Running or sliding median, mean and standard deviation


I am trying to calculate the running median, mean and std of a large array. I know how to calculate the running mean as below:

def running_mean(x, N):
    cumsum = np.cumsum(np.insert(x, 0, 0))
    return (cumsum[N:] - cumsum[:-N]) / float(N)

This works very efficiently. But I do not quite understand why (cumsum[N:] - cumsum[:-N]) / float(N) can give the mean value (I borrowed from someome else).

I tried to add another return sentence to calculate the median, but it does not do what I want.

return (cumsum[N:] - cumsum[:-N]) / float(N), np.median(cumsum[N:] - cumsum[:-N])

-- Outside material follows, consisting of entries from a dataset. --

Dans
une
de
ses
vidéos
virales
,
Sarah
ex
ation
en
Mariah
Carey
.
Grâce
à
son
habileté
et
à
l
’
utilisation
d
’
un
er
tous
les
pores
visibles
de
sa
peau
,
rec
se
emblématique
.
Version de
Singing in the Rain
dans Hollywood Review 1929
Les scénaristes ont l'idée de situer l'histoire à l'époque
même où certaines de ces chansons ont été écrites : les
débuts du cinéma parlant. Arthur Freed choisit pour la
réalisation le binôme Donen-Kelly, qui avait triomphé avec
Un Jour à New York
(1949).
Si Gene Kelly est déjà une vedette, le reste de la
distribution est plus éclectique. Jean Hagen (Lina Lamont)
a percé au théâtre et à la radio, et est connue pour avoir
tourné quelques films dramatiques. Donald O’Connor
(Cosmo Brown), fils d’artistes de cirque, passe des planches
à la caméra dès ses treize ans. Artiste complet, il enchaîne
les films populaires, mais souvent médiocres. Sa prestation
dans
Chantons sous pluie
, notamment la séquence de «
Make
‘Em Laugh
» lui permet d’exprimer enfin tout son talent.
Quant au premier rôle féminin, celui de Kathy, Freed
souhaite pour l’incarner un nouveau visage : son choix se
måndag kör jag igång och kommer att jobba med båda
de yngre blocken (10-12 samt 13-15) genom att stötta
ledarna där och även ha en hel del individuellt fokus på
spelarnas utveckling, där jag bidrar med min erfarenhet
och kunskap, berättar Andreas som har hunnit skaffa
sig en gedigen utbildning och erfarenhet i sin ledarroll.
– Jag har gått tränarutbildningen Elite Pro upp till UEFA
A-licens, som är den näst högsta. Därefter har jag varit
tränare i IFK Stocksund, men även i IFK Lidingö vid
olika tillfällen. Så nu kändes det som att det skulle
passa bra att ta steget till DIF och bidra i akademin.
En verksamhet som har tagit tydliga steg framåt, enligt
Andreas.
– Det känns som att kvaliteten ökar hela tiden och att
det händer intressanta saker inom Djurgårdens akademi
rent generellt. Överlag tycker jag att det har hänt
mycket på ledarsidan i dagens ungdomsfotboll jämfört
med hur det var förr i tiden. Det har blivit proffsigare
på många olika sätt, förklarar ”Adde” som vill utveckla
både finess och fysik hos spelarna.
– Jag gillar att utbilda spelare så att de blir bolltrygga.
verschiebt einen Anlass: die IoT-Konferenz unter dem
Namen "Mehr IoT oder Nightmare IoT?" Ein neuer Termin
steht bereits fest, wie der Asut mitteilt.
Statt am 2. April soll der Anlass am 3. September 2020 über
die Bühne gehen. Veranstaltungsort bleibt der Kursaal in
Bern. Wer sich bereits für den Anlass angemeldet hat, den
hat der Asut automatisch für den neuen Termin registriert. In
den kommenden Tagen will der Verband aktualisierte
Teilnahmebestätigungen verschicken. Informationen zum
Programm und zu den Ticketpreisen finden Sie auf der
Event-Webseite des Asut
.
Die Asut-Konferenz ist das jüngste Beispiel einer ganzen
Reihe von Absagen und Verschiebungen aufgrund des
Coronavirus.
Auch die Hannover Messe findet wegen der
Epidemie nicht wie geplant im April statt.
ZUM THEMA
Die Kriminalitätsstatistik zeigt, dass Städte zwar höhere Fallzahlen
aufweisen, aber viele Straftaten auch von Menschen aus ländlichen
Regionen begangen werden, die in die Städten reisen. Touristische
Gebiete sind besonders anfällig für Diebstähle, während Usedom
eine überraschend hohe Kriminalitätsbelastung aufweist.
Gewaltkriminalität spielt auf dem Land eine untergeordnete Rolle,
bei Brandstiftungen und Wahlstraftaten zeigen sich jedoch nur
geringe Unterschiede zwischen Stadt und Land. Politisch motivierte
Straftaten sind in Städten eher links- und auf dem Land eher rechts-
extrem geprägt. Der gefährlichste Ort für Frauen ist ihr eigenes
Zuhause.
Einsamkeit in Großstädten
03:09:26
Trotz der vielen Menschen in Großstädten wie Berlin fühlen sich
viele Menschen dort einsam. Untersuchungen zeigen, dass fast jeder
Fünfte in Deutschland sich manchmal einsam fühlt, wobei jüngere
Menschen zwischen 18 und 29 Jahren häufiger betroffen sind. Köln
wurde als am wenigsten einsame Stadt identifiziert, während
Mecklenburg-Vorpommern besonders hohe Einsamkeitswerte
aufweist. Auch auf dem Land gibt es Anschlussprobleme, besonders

Does anyone offer me some hint to approach this problem? Thank you very much.

Huanian Zhang


Solution

  • That cumsum trick is specific to finding sum or average values and don't think you can extend it simply to get median and std values. One approach to perform a generic ufunc operation in a sliding/running window on a 1D array would be to create a series of 1D sliding windows-based indices stacked as a 2D array and then apply the ufunc along the stacking axis. For getting those indices, you can use broadcasting.

    Thus, for performing running mean, it would look like this -

    idx = np.arange(N) + np.arange(len(x)-N+1)[:,None]
    out = np.mean(x[idx],axis=1)
    

    For running median and std, just replace np.mean with np.median and np.std respectively.